Eks Menlu Rusia: Putin Tes Taktik Pemerasan Nuklir dalam Perang Ukraina
loading...
A
A
A
WASHINGTON - Mantan Menteri Luar Negeri (Menlu) Rusia Andrei V. Kozyrev menuduh Presiden Vladimir Putin sedang menguji taktik "pemerasan nuklir" dalam perang Ukraina .
Dalam serangkaian tweet hari Senin, bekas diplomat top Rusia yang kini tinggal di Amerika Serikat (AS) itu juga memperingatkan risiko Perang Dunia III akan meningkat jika kekuatan lawan "berkedip" pada ancaman Putin.

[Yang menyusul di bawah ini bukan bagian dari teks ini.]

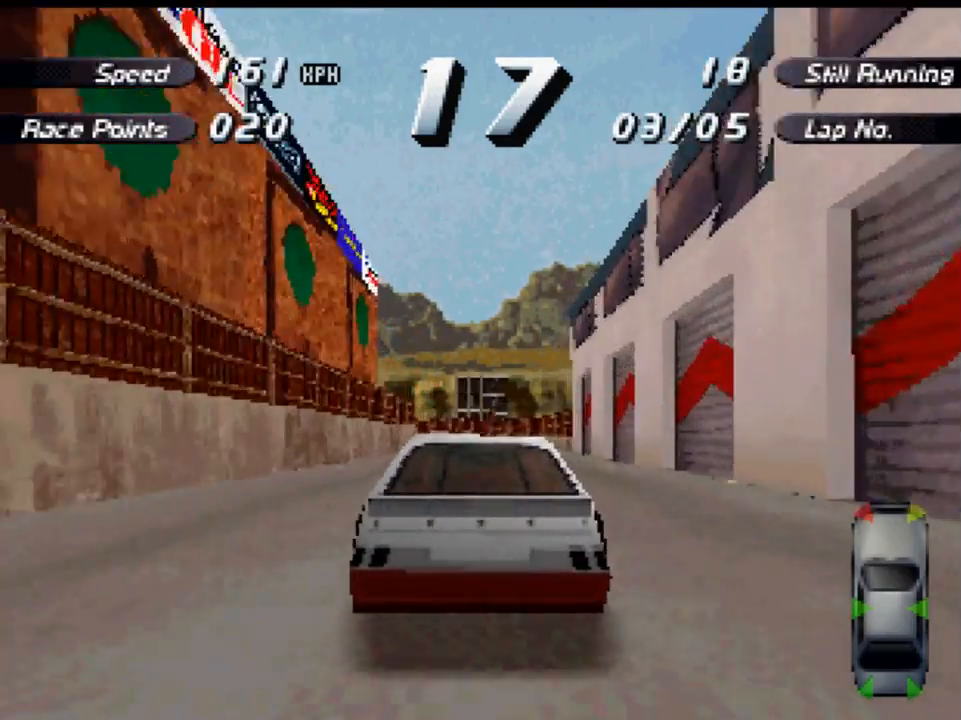
{"buttons": [], "left_stick": "center", "right_stick": "center", "events": [[100, "DPAD_LEFT", "down"], [217, "DPAD_LEFT", "up"], [300, "DPAD_LEFT", "down"], [367, "DPAD_LEFT", "up"]]}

Kozyrev menjabat sebagai Menlu Rusia di era Presiden Boris Yeltsin, dan sejak itu dia menjadi kritikus terkemuka Putin.
Dalam wawancara 4 Maret dengan CNN, dia sangat blakblakan menentang perang di Ukraina, yang dia sebut sebagai tindakan barbar dari pihak Putin.
Pada 27 Februari, Putin memerintahkan militer Rusia untuk menempatkan pasukan nuklir mereka ke dalam layanan tempur khusus, sebuah peringatan yang ditingkatkan yang merupakan tingkat kedua dari empat level dan belum digunakan selama hampir 40 tahun.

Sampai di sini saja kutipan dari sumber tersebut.